■ REQUIREMENT 1:
In the column, where is the sale's merchandise displayed this year?
■ REQUIREMENT 2:
From the column, quote everything from "During the past" down to "the leading roles.".
■ REQUIREMENT 3:
Decide whether each statement agrees with the column, answering yes or no and quoting the deciding words: (a) The Christmas sale is conducted by the New York State Commission for the Blind. (b) The man seated behind the writer said he had read the script 10 times. (c) The sale is open until December 25.

■ TEXT SECTION:
#####
As has been my custom when I am in this country at this season, I went on Thursday to the Christmas sale for the benefit of the blind, conducted by the New York State Commission for the Blind. This year the merchandise is displayed on two floors of the building on the corner of 48th Street and Lexington Avenue, and I think there is a greater variety of goods on sale than ever before. Many really lovely Christmas gifts can be obtained there and since it means so much to the blind people if this sale is successful, I hope many people will patronize the public sale. It is open, I believe, until December 15.

During the past week I saw two plays. One, called "The Seven-Year Itch," was very amusing and well-acted. I heard a man behind me say he had read the script 40 times and each time he had laughed harder than before. I think Vanessa Brown and Tom Elwell do an extremely good job in the leading roles.
#####
■ STORED DATA:
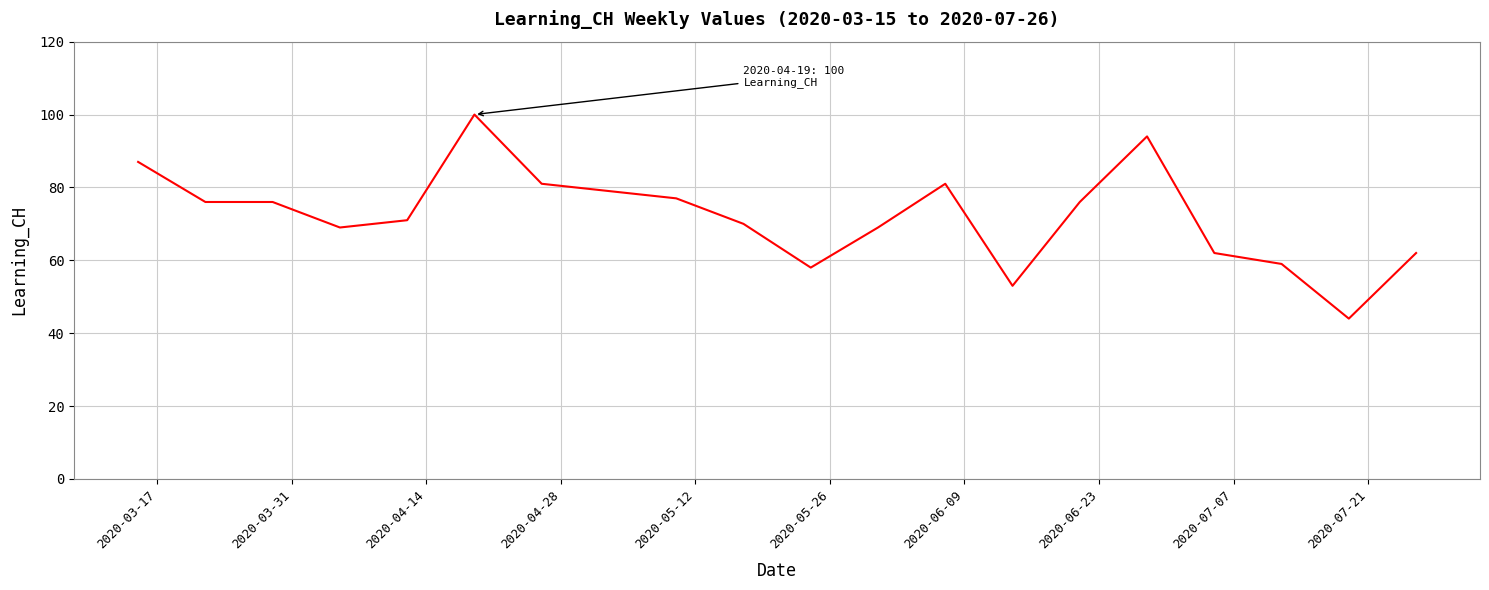

What is the minimum value shown in the chart?

44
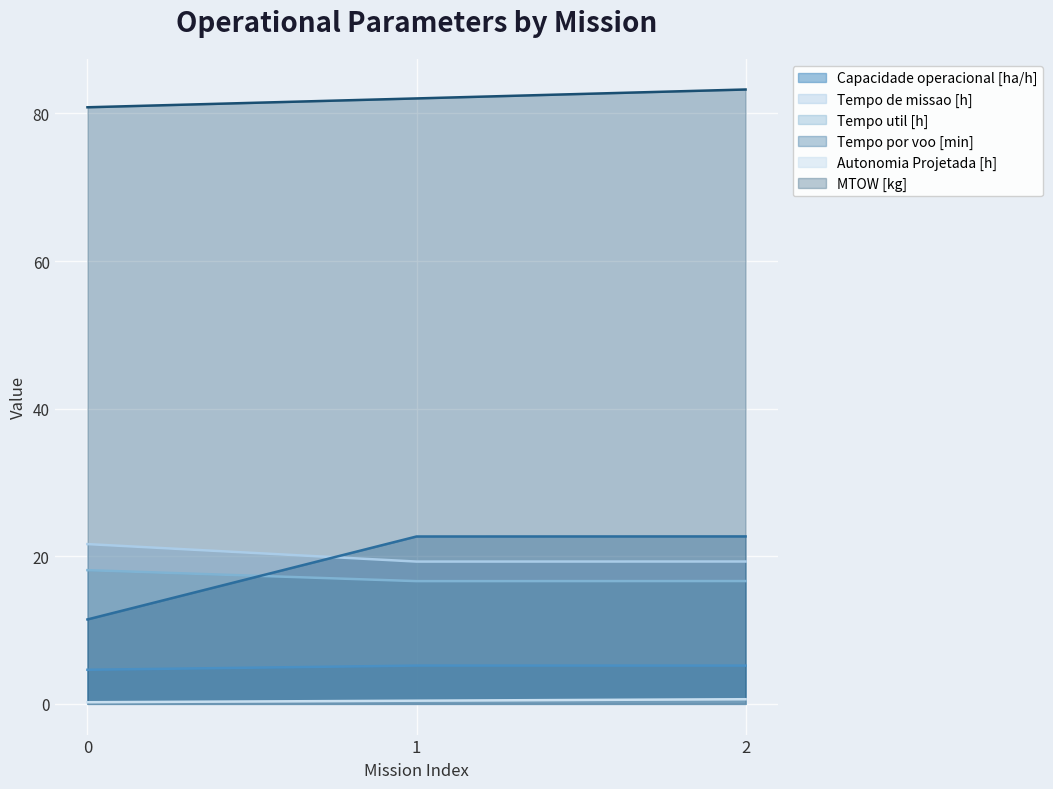

Does the chart display data point markers on the line(s)?

No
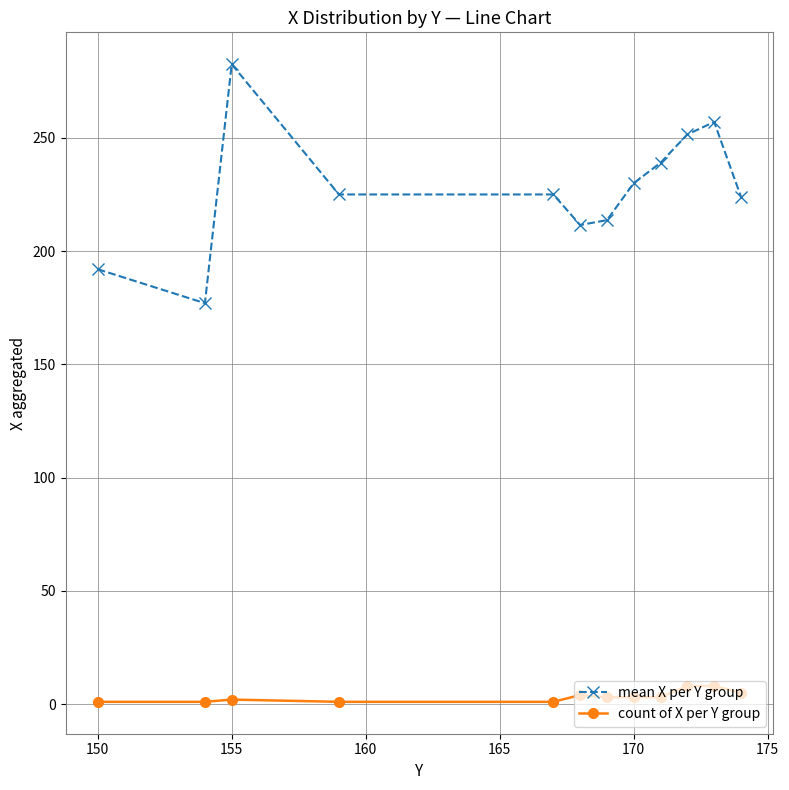

At how many categories does at least one series exceed 127?

12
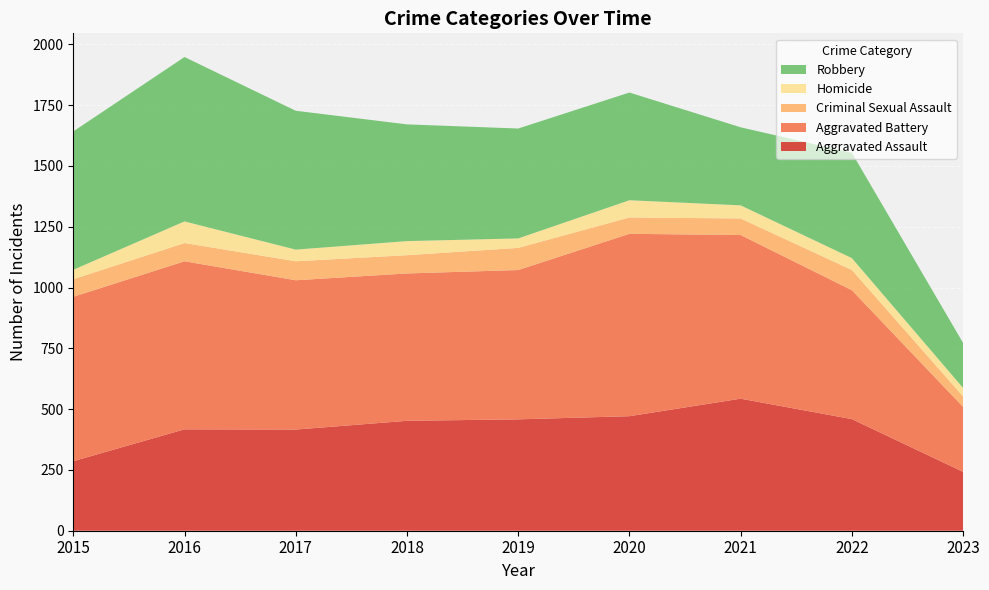

Reading left to right, transcribe all the data shown in this chart.

Aggravated Assault: 2015=286	2016=417	2017=416	2018=452	2019=458	2020=471	2021=543	2022=459	2023=242
Aggravated Battery: 2015=676	2016=691	2017=614	2018=606	2019=614	2020=750	2021=673	2022=530	2023=267
Criminal Sexual Assault: 2015=72	2016=75	2017=78	2018=75	2019=91	2020=67	2021=68	2022=83	2023=43
Homicide: 2015=39	2016=89	2017=48	2018=58	2019=39	2020=71	2021=54	2022=49	2023=35
Robbery: 2015=569	2016=676	2017=571	2018=480	2019=452	2020=443	2021=321	2022=433	2023=185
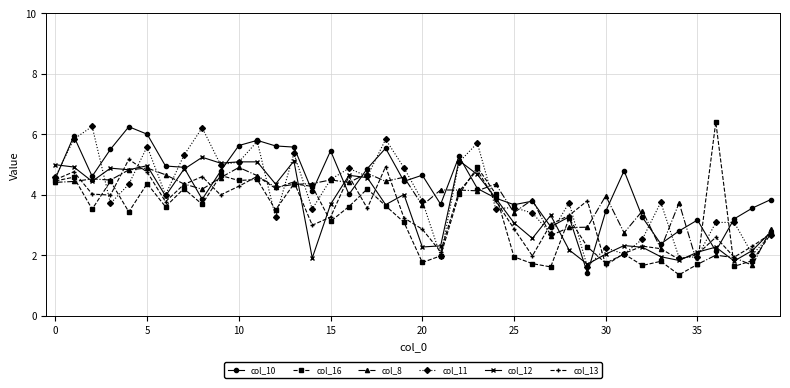

What is the minimum value for col_12?

1.7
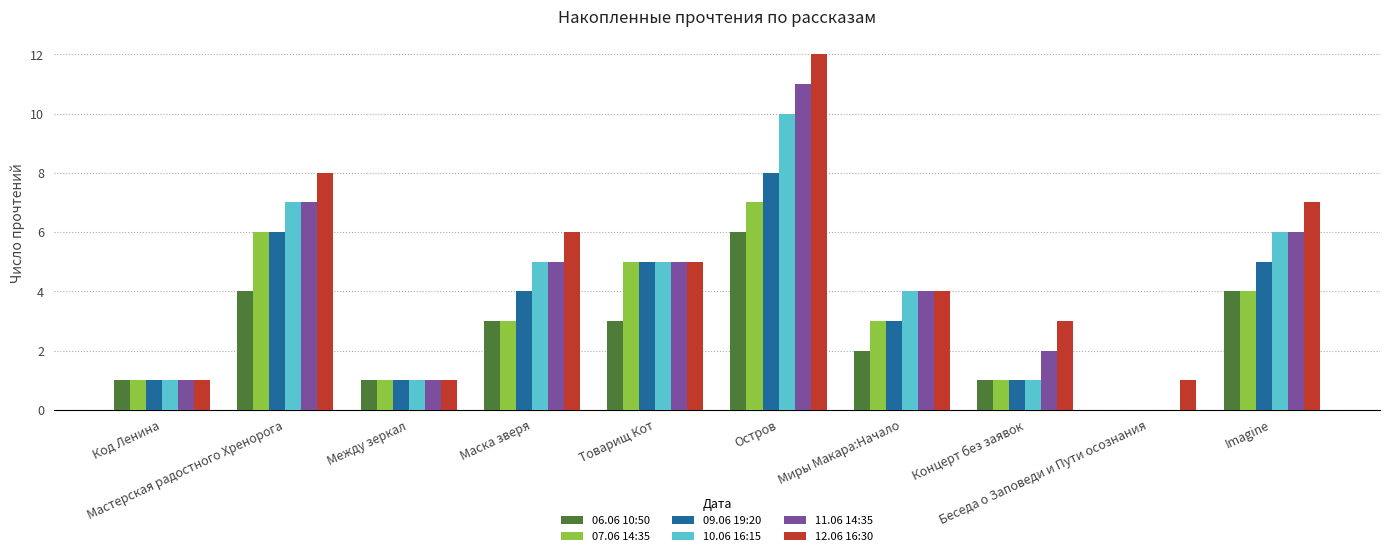

What are all the series names shown in the legend?

06.06 10:50, 07.06 14:35, 09.06 19:20, 10.06 16:15, 11.06 14:35, 12.06 16:30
#####
■ RESPONSE AREA 1:
On two floors of the building on the corner of 48th Street and Lexington Avenue.

■ RESPONSE AREA 2:
During the past week I saw two plays. One, called "The Seven-Year Itch," was very amusing and well-acted. I heard a man behind me say he had read the script 40 times and each time he had laughed harder than before. I think Vanessa Brown and Tom Elwell do an extremely good job in the leading roles.

■ RESPONSE AREA 3:
(a) Yes: "conducted by the New York State Commission for the Blind"
(b) No: "he had read the script 40 times"
(c) No: "It is open, I believe, until December 15."